§ **Passage to read**:
= = = = =

1: After a couple of tries, I ended up doing what amounts to a secure copy/paste instead, using a text file, DropBox, and BoxCryptor on both the phone and laptop to avoid the re-typing. BoxCryptor is what kept the text file secure from prying eyes.

2: Using GPG, but I’m considering dropping back to the conceptually simpler Zip encryption.

3: Yes, I have “email infrastructure”. The best example is that all email is routed through my own servers. The recovery email address I’m now using doesn’t, just in case there’s a problem with my servers or other infrastructure. Clearly, that’s not a problem “normal” people will have. Smile

20 comments on “No Email from LastPass? Dealing with Sign-In Problems”

  1. This must be something new that LastPass is doing. A short time back, I went through the same thing with my spouse’s LastPass account (She doesn’t login to LastPass very often). Like Leo, I too had forgotten which email address was used for recovery until I went to my computer and found the email in my inbox. Not a disaster, but it does create a sinking feeling that something has gone wrong.
    I use LastPass Family, so a few of the logins are shared between my wife and I. I also download logins to a spreadsheet for backup purposes.

  2. I’m a little confused. Do I need to have a Security Email set up? Does it have to be different than my Account Email? If I don’t have a Security Email set up, does is just default to my Account Email?

= = = = =

[Saved data entries]
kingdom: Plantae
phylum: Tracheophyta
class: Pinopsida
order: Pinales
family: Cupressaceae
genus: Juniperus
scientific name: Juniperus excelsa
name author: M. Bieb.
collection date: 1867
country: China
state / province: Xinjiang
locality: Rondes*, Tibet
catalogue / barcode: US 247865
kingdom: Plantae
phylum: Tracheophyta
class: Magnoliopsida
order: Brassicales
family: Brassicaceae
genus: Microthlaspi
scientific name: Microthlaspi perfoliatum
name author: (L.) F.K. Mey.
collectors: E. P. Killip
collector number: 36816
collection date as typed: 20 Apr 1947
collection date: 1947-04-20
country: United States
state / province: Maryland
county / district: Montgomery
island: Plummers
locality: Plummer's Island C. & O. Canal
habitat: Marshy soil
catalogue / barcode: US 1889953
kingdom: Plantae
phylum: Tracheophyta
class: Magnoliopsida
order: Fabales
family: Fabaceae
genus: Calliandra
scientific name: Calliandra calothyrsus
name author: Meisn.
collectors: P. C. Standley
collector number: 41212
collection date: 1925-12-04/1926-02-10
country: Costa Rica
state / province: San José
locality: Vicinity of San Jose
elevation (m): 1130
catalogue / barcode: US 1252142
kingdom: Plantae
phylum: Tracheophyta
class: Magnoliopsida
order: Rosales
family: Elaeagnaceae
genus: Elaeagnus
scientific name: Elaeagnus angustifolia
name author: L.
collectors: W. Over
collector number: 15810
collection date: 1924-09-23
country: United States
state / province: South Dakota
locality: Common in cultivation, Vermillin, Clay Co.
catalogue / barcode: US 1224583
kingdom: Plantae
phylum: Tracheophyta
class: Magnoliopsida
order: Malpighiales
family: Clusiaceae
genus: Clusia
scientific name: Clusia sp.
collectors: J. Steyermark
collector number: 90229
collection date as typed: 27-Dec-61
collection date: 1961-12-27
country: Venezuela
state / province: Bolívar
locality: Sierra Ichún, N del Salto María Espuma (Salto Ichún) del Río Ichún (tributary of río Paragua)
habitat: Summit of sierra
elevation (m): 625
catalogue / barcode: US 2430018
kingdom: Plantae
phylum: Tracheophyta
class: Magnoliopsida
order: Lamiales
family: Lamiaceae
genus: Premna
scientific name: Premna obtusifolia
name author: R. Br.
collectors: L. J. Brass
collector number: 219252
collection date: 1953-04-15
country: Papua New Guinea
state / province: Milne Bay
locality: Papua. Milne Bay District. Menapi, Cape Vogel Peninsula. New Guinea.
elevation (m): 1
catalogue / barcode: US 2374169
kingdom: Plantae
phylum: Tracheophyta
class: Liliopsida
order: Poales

= = = = =

§ **Questions on the material**:
• A. In the LastPass sign-in text, take the stretch from "1. This must" through "has gone wrong." and substitute "nagging feeling" for "sinking feeling".
• B. According to the LastPass sign-in text, what kept the text file secure from prying eyes?
The records are separate material from the text.

§ **Outputs in order**:
• A.
1. This must be something new that LastPass is doing. A short time back, I went through the same thing with my spouse’s LastPass account (She doesn’t login to LastPass very often). Like Leo, I too had forgotten which email address was used for recovery until I went to my computer and found the email in my inbox. Not a disaster, but it does create a nagging feeling that something has gone wrong.

• B. BoxCryptor